Let's Make This Precious

Carping from the sidelines

Wednesday, March 08, 2006

You're having a laugh aren't you?


Forget that whole Band Camp late-review catastrophe, here's some up to the minute commentary. I'm currently watching a programme on BBC 3 that celebrates the great change in British comedy since the Seventies. The show looks at the weak, bigoted mainstream comedy of the seventies and glories in how much better off we are now, since alternative comedy and Vic and Bob's two-man comedy revolution.
It's a neat little show, with some great old clips, despite a cringworthy clip of Ben Elton subbing for Wogan and smarming with Jeffery Archer. Yes, Alternative Comedy was great. Yes, a lot of those seventies dinosaurs needed culling but let's not be too complacent. I can't help worrying that there's been a bit of backsliding of late. Especially given the comedies held up as glowing examples of the current comedy zeitgeist. Yes, we have wonderful surreal, silly comedy like The Mighty Boosh but Leigh Francis(Avid Merrion) desperately needs a new idea after the car-crash that was A Bear's Tail, even if Channel 4 haven't noticed.
More to the point, one of the most successful comedies of recent years, Little Britain is a real cause for concern. Beloved of critics and public alike, is just as bad as british comedy's seventies nadir. Not only is it increasingly unfunny but more and more the show is relying on a cruel humour. It started out as a charming little show, with its whimsical narration and loveable characters like Lou and Andy but increasingly it relies on the grotesque and the offensive. Of course, the targets have changed since the seventies. They don't mock black people or the Irish. However, old incontinent women and the mentally handicapped are now fair game.

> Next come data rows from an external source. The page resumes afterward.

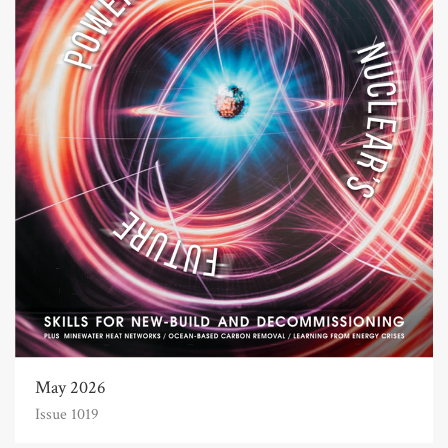
May 2026
Issue 1019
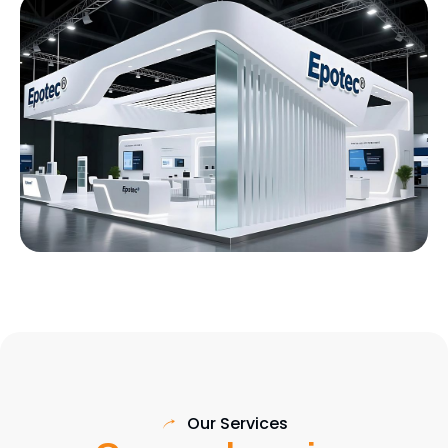
Our Services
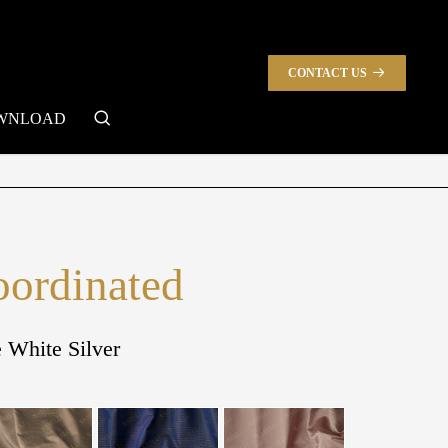
CONTACT US
search
WNLOAD
oordinated
e White Silver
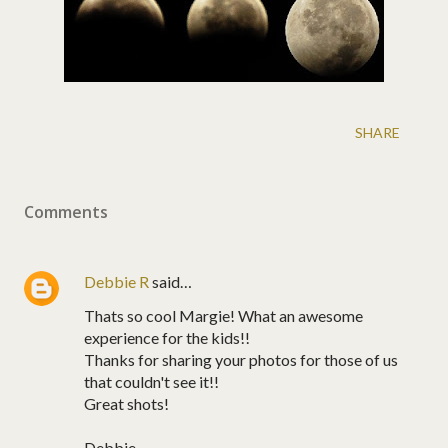
SHARE
Comments
Debbie R
said…
Thats so cool Margie! What an awesome
experience for the kids!!
Thanks for sharing your photos for those of us
that couldn't see it!!
Great shots!
Debbie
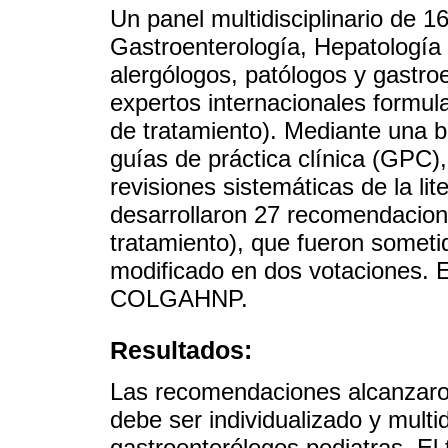
Un panel multidisciplinario de 
Gastroenterología, Hepatología
alergólogos, patólogos y gastro
expertos internacionales formul
de tratamiento). Mediante una bú
guías de práctica clínica (GPC),
revisiones sistemáticas de la li
desarrollaron 27 recomendacion
tratamiento), que fueron someti
modificado en dos votaciones. E
COLGAHNP.
Resultados:
Las recomendaciones alcanzaro
debe ser individualizado y multid
gastroenterólogos pediatras. El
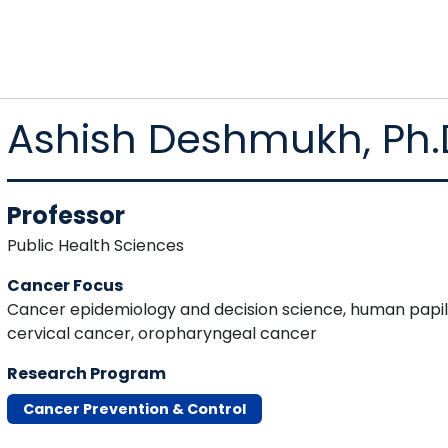
Ashish Deshmukh, Ph.
Professor
Public Health Sciences
Cancer Focus
Cancer epidemiology and decision science, human papil
cervical cancer, oropharyngeal cancer
Research Program
Cancer Prevention & Control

Don't get me wrong, I'm not the sort of miserable, humourless, Daily Mail reading little Englandler who starts frothing at the mouth because somebody says 'bloody' before the watershed. I admire the way comics like Ricky Gervais and Chris Morris deal with potentially risky subjects in their comedy. The trouble is that Little Britain is just being lazy and offensive. There are no doubt satirical points to be made about the treatment of the mentally handicapped for example. On Little Britain they just say, "oh look, isn't this woman funny, look, she's pulling up flowers, and pouring tea on the lunch tray and smearing shit on the walls, isn't that hilarious!" I've been reliably informed by people who have spent time in mental health establishments that it isn't funny, at all! So, yeah, Vic and Bob are great and they should be celebrated but to hold them up as the inspiration for Little Britain is really no praise at all.